The introduction of compute virtualization makes this problem worse, as it creates more traffic on the server both internally–between VMs or containers—and externally to other servers or storage. Applications such as software-defined storage (SDS), hyperconverged infrastructure (HCI), and big data also increase the amount of east-west traffic between servers, whether virtual or physical, and often Remote Direct Memory Access (RDMA) is used to accelerate data transfers between servers.

Through traffic increases and the use of overlay networks such as VXLAN, NVGRE, or GENEVE, increasingly popular for public and private clouds, adds further complications to the network by introducing layers of encapsulation. Software-defined networking (SDN) imposes additional packet steering and processing requirements and adds additional burden to the CPU with even more work, such as running the Open vSwitch (OVS).

DPUs can handle all this virtualization (SR-IOV, RDMA, overlay network traffic encapsulation, OVS offload) faster, more efficiently, and at lower cost than standard CPUs.

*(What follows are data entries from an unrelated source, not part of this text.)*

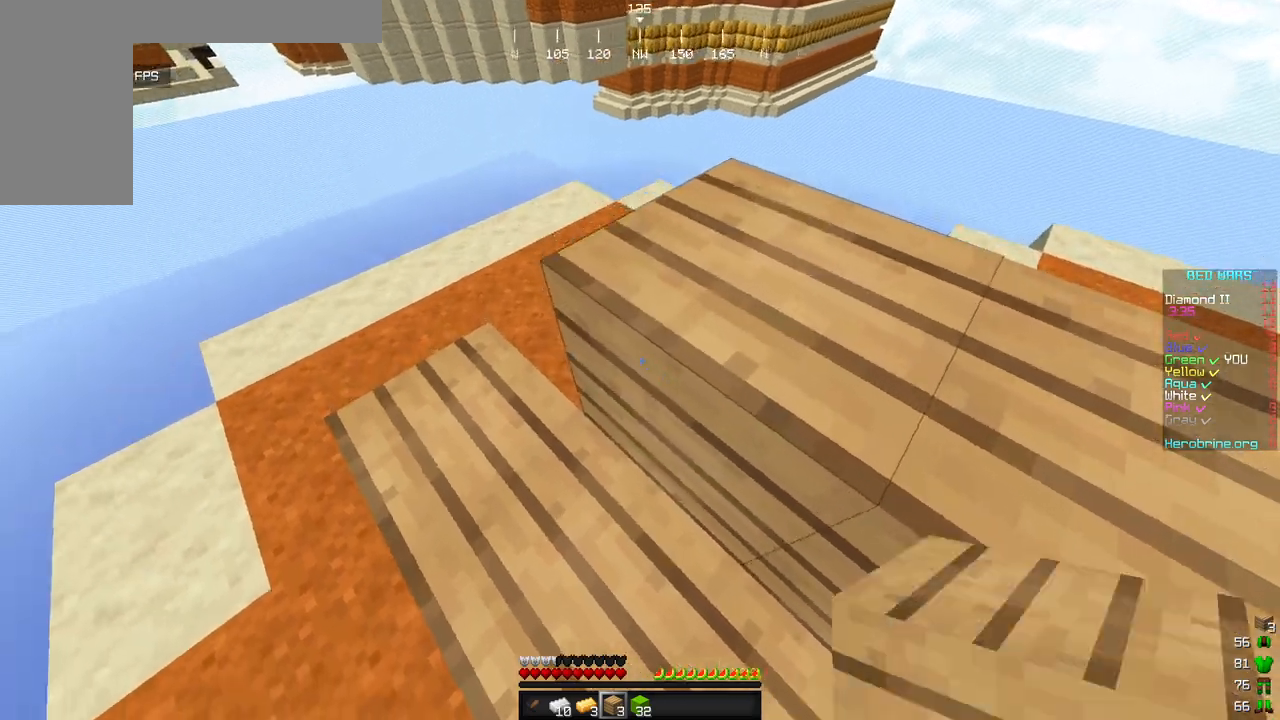
{"keys": ["a"], "mouse": [], "events": [[273, "mouse_right", "down"], [324, "w", "up"], [358, "mouse_right", "up"]]}
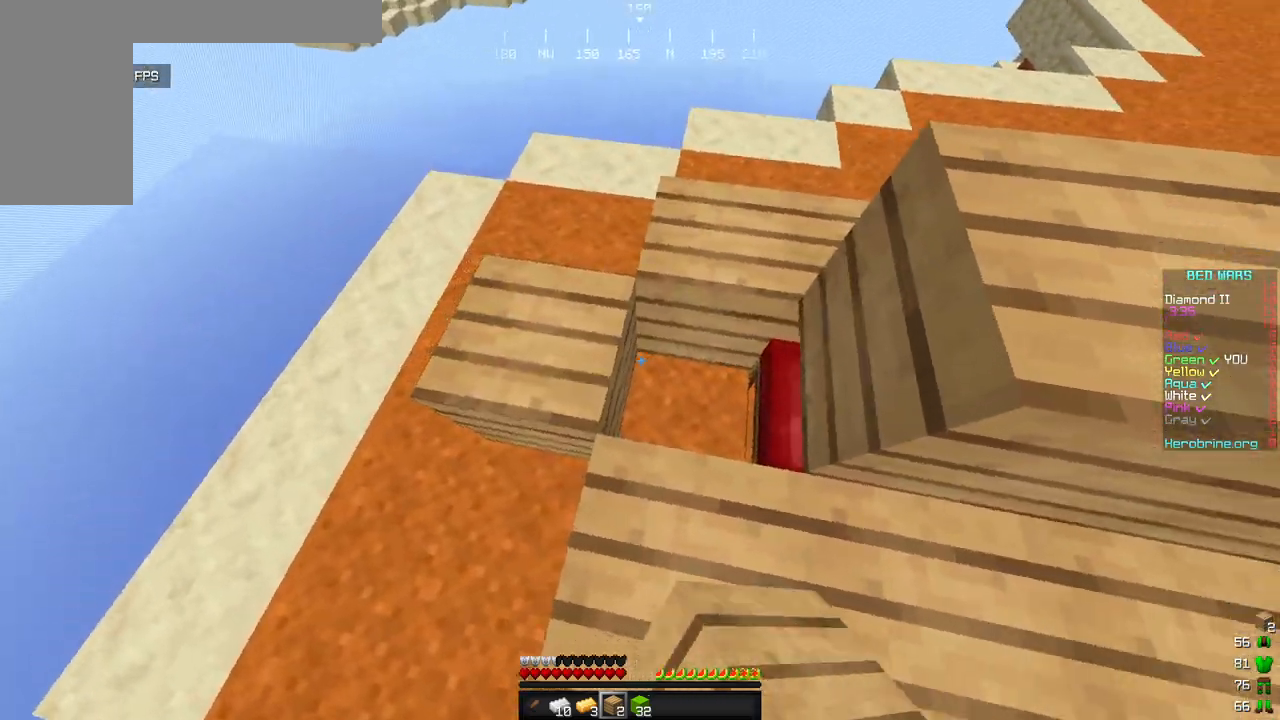
{"keys": ["d", "s"], "mouse": [], "events": [[136, "a", "up"], [153, "mouse_right", "down"], [256, "s", "down"], [273, "mouse_right", "up"], [375, "mouse_right", "down"], [426, "d", "down"], [494, "mouse_right", "up"]]}
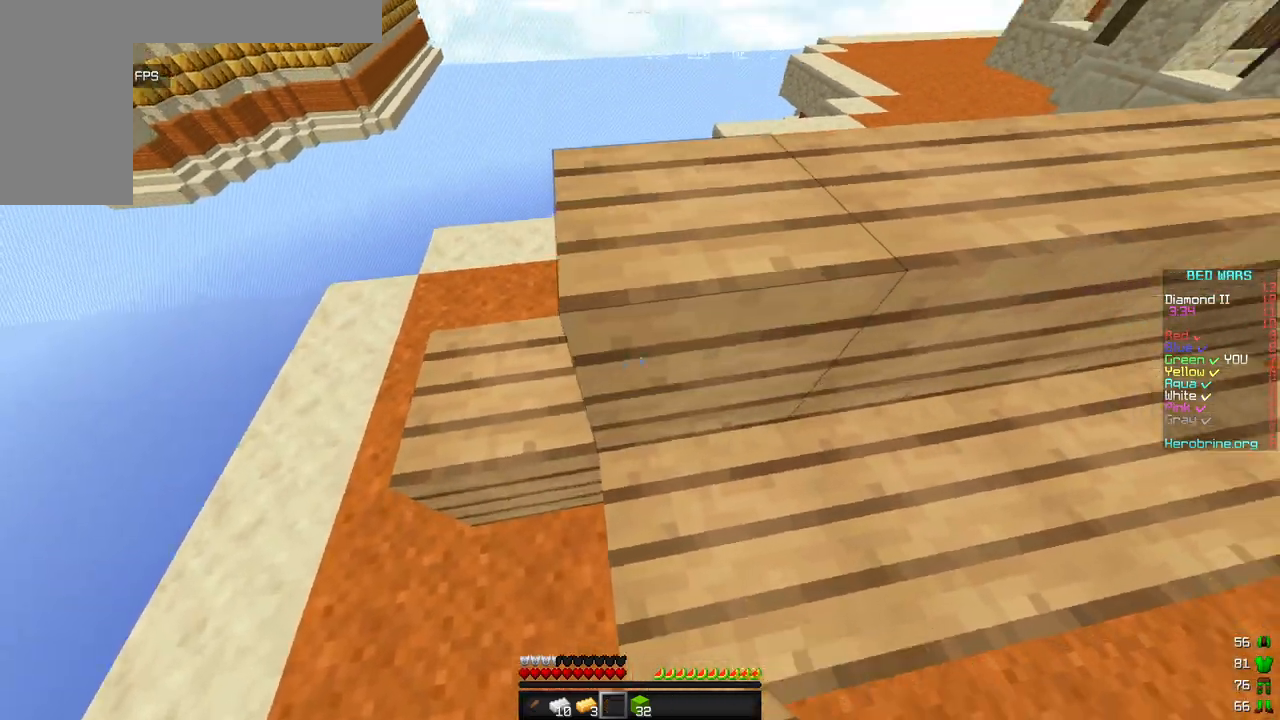
{"keys": ["d", "s"], "mouse": [], "events": []}
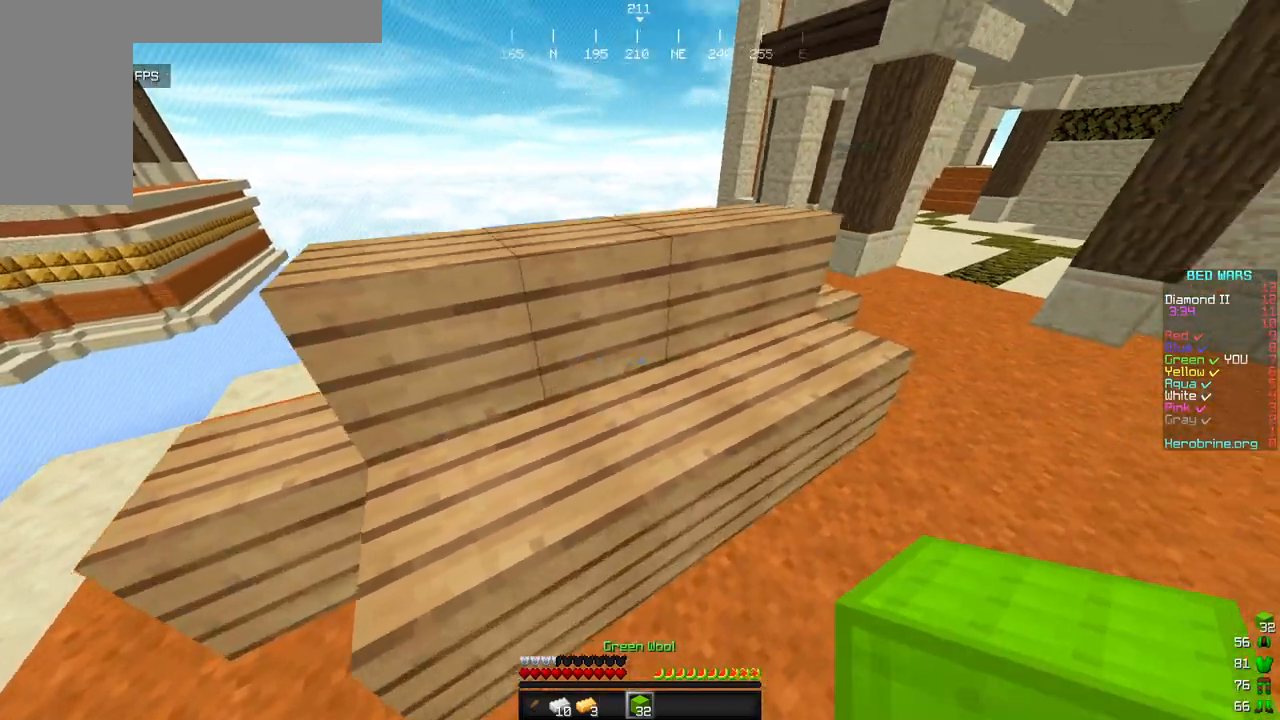
{"keys": ["d", "s"], "mouse": [], "events": [[153, "s", "up"], [170, "d", "up"], [239, "mouse_right", "down"], [392, "d", "down"], [409, "s", "down"], [494, "mouse_right", "up"]]}
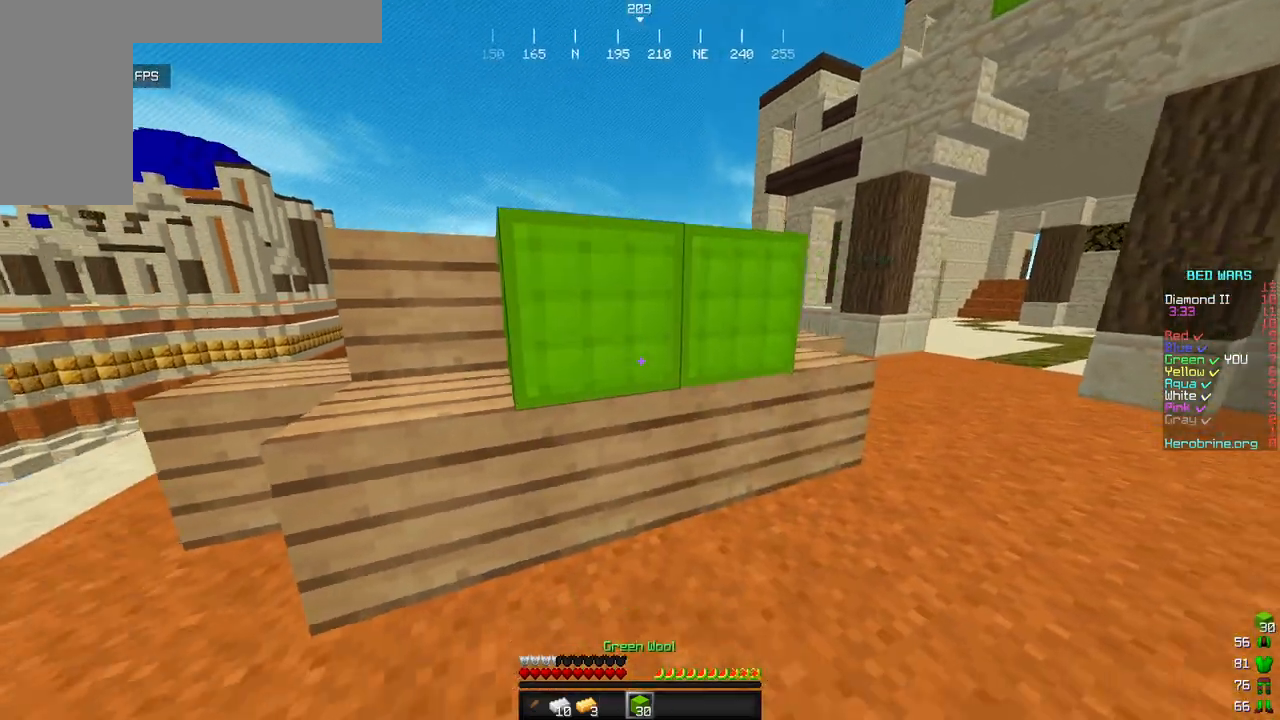
{"keys": ["w"], "mouse": [], "events": [[85, "d", "up"], [85, "mouse_right", "down"], [102, "s", "up"], [187, "mouse_right", "up"], [221, "mouse_right", "down"], [238, "w", "down"], [358, "mouse_right", "up"]]}
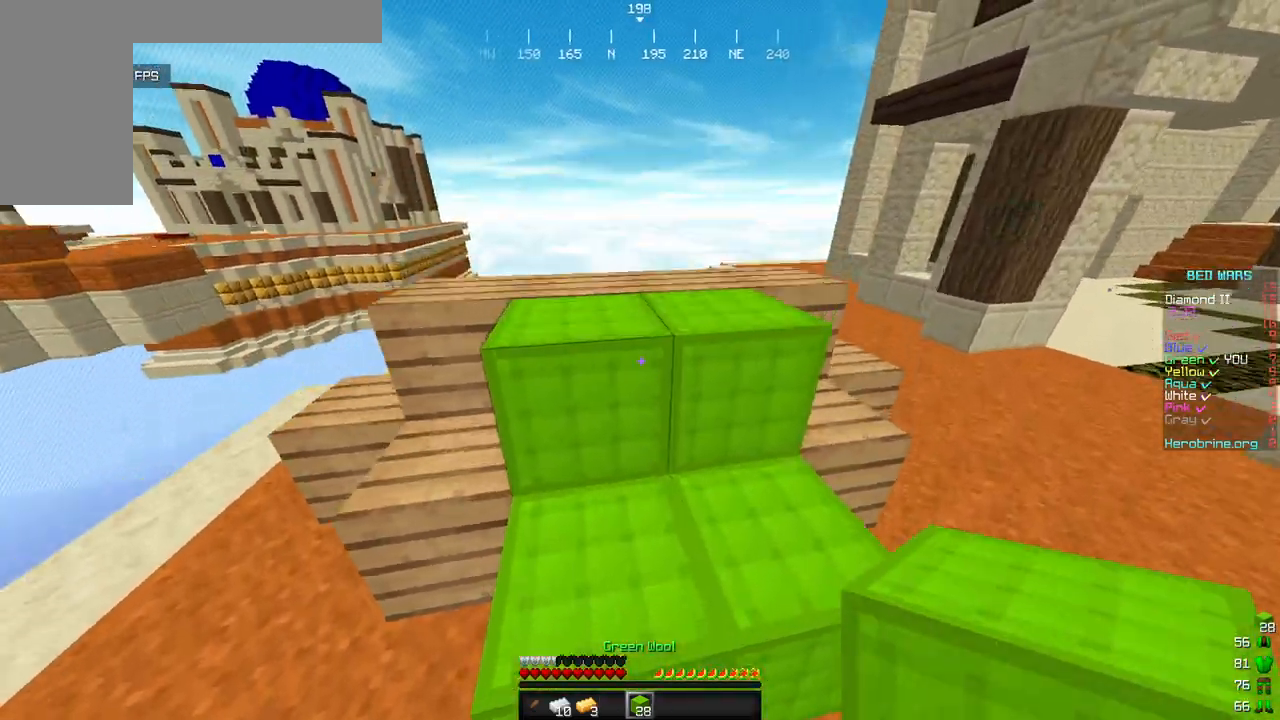
{"keys": ["d"], "mouse": ["right"], "events": [[341, "d", "down"], [443, "w", "up"], [460, "mouse_right", "down"]]}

Another reason: Security isolation

Sometimes, you might want to isolate the networking from the CPU for security reasons. The network is the most likely vector for a hacker attack or malware intrusion and the first place you’d look to detect or stop a hack. It’s also the most likely place to implement in-line encryption.

The DPU, being a NIC, is the first, easiest, best place to inspect network traffic, block attacks, and encrypt transmissions. This has both performance and security benefits, as it eliminates the frequent need to route all incoming and outgoing data back to the CPU and across the PCIe bus. It provides security isolation by running separately from the main CPU. If the main CPU is compromised, then the DPU can still detect or block malicious activity. The DPUs can work to detect or block attacks without immediately involving the CPU.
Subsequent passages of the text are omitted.